§ Data segment:
((

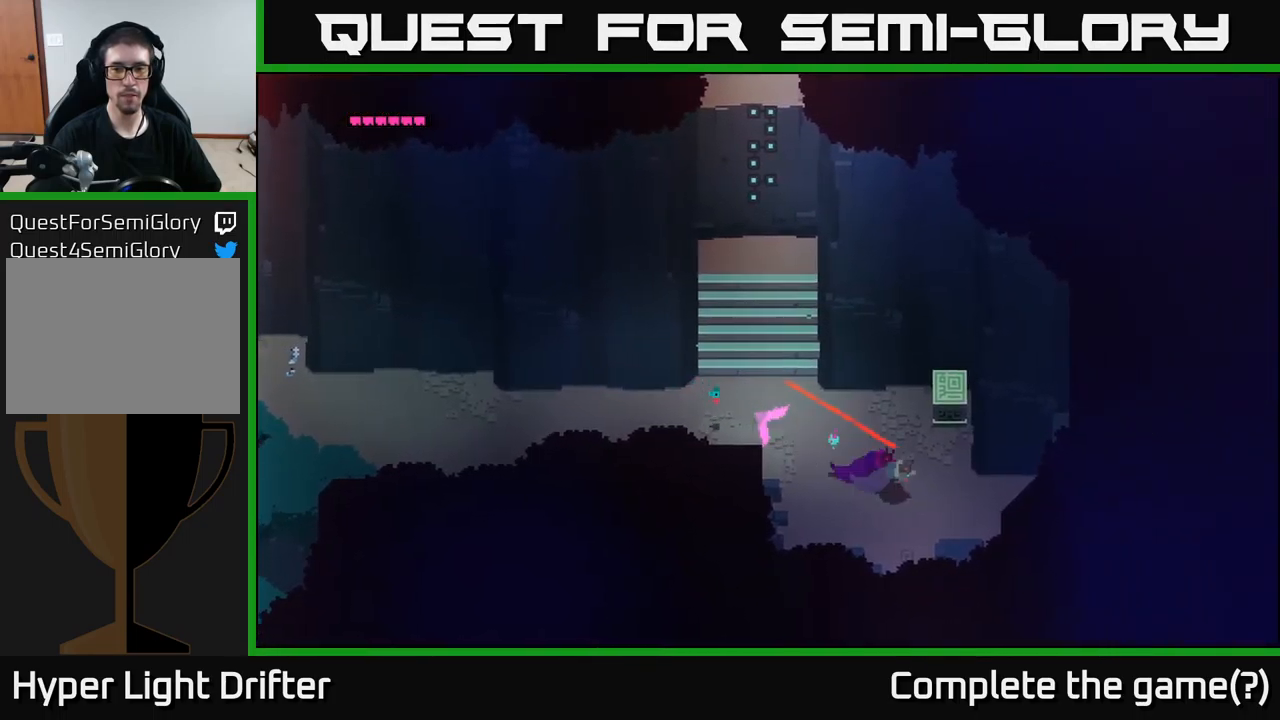
{"buttons": [], "left_stick": "down-left", "right_stick": "center", "events": [[83, "A", "up"], [100, "left_stick", "down"], [383, "left_stick", "down-left"]]}
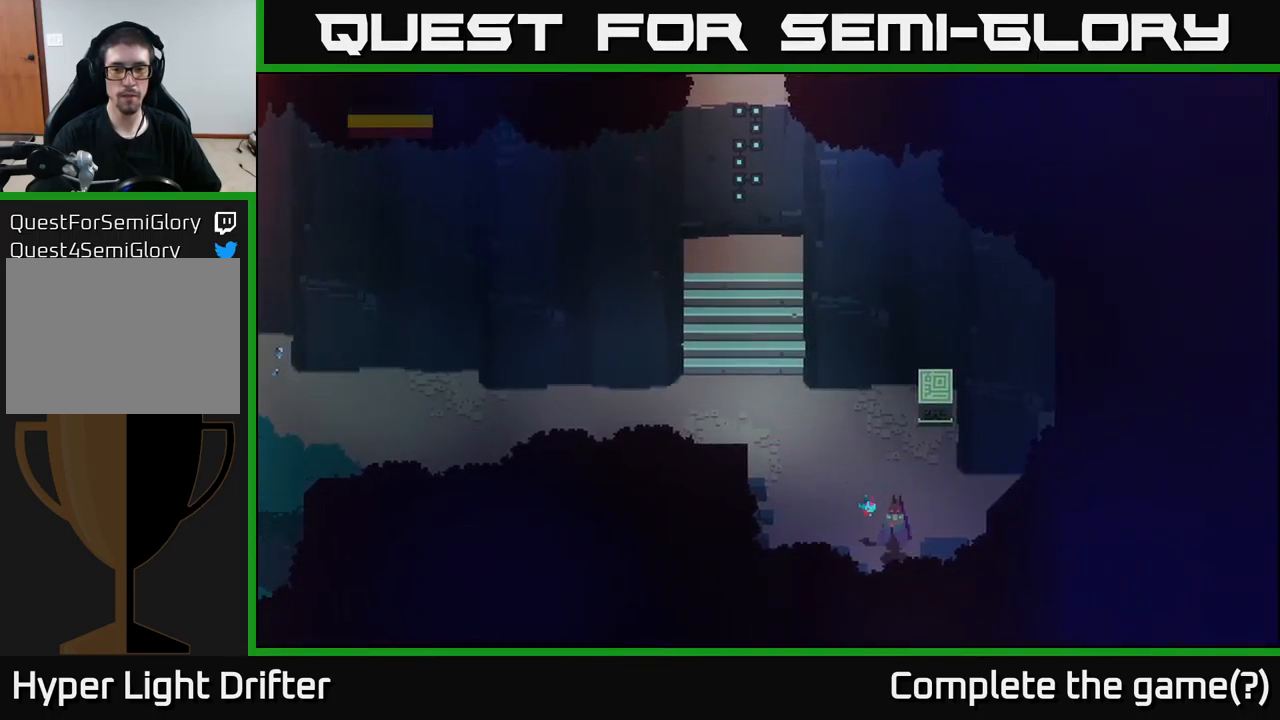
{"buttons": [], "left_stick": "down", "right_stick": "center", "events": [[50, "left_stick", "down"]]}
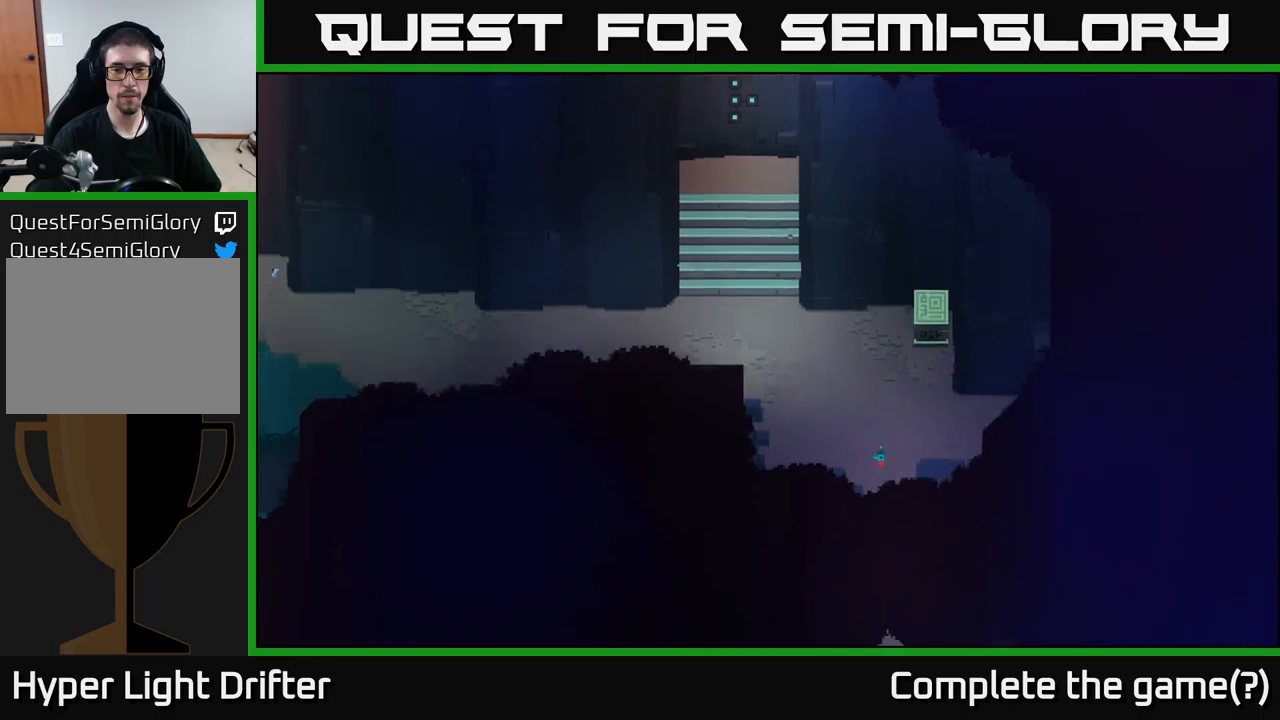
{"buttons": [], "left_stick": "down", "right_stick": "center", "events": []}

))

In transcribing the material above, reproduce each line exactly and include none of the pictures.

{"buttons": [], "left_stick": "down-left", "right_stick": "center", "events": [[83, "A", "up"], [100, "left_stick", "down"], [383, "left_stick", "down-left"]]}
{"buttons": [], "left_stick": "down", "right_stick": "center", "events": [[50, "left_stick", "down"]]}
{"buttons": [], "left_stick": "down", "right_stick": "center", "events": []}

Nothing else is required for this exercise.